Radiopaque catheters (opaque to X-rays) are introduced into the heart or blood vessels via peripheral veins or arteries. Catheters with small balloons at the tip (Swan–Ganz catheters) assist placement from the venous side as the tip moves with the flow. Placement can be ascertained from the pressure wave-form and X-rays. Catheters are used for measurement of pressures or cardiac output, for angiography, or to take samples for estimating metabolites and PO2. Left atrial pressure cannot be measured directly as it requires access via the mitral valve. Instead, a Swan–Ganz catheter is passed through the right heart, and is wedged in a distal pulmonary artery. As there is thus no flow through that artery, the pressure is the same throughout the capillaries to the pulmonary vein. This pulmonary wedge pressure is an estimate of left atrial pressure.
Angiography A radiopaque contrast medium is introduced into the lumen of cardiac chambers, and coronary (Figure 33d), pulmonary or other blood vessels. This allows direct visualization of the blood and vessels with X-rays, and can be used to examine cardiac pumping function and to locate blockages (e.g. emboli) in the vasculature (Figure 33d).
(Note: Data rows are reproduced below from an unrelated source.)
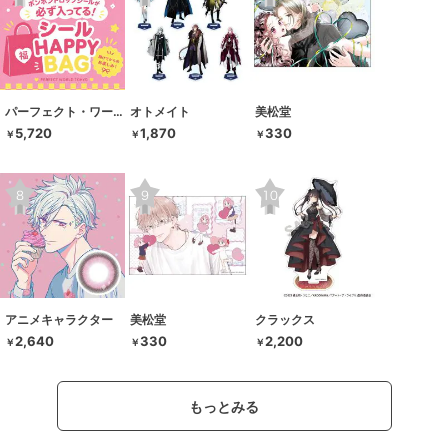
パーフェクト・ワールド・トーキョー
オトメイト
美松堂
5,720
1,870
330
￥
￥
￥
アニメキャラクター
美松堂
クラックス
2,640
330
2,200
￥
￥
￥
もっとみる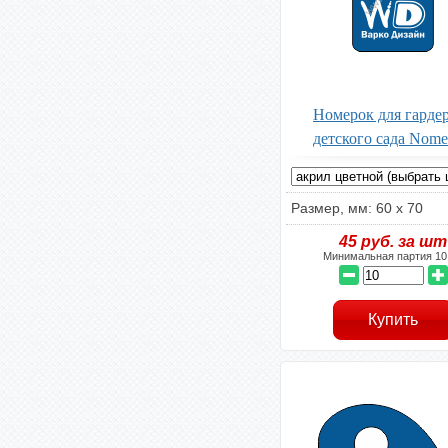
Номерок для гарде
детского сада Nome
Размер, мм: 60 x 70
45
руб. за шт
Минимальная партия 10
Advances in medical imaging techniques have provided several powerful diagnostic aids of particular use in cardiac disease.
Nuclear imaging Radiopharmaceuticals introduced into the heart or circulation are detected by a gamma camera, and their distribution (depending on type) can be used to measure or detect cardiac muscle perfusion, damage and function. Three-dimensional information can be obtained in a similar fashion using single photon emission computed tomography (SPECT). The most common tracers used are thallium-201 (201Tl), and technetium-99m (99mTc) labelled sestamibi (a large synthetic molecule of the isonitrile family), which are distributed according to blood flow and taken up by living cardiac muscle cells. These therefore show up brightly immediately after infusion; ischaemic and infarcted areas remain dark because of poor perfusion. Whereas over time 201Tl will redistribute into ischaemic areas as well, 99mTcsestamibi will not, so a delayed 201Tl image will show infarcted areas only. This is useful for determining savable areas of the heart prior to angioplasty or coronary bypass. However, 99mTc has a higher photon energy and shorter half-life, allowing lower radionucleotide doses with better images. It is therefore better for SPECT, and the higher energy allows gated acquisition (sequential images taken during a cardiac cycle), and evaluation of resting left and right ventricular function in combination with either resting or exercise myocardial perfusion.
Magnetic resonance imaging (MRI) Radiofrequency stimulation of hydrogen atoms held in a high magnetic field emits energy, which can be used to generate a high-fidelity image that reflects tissue density, MRI is useful for the location of masses and mal- formations, including aneurysms. It is entirely non-invasive and uses no damaging radiations.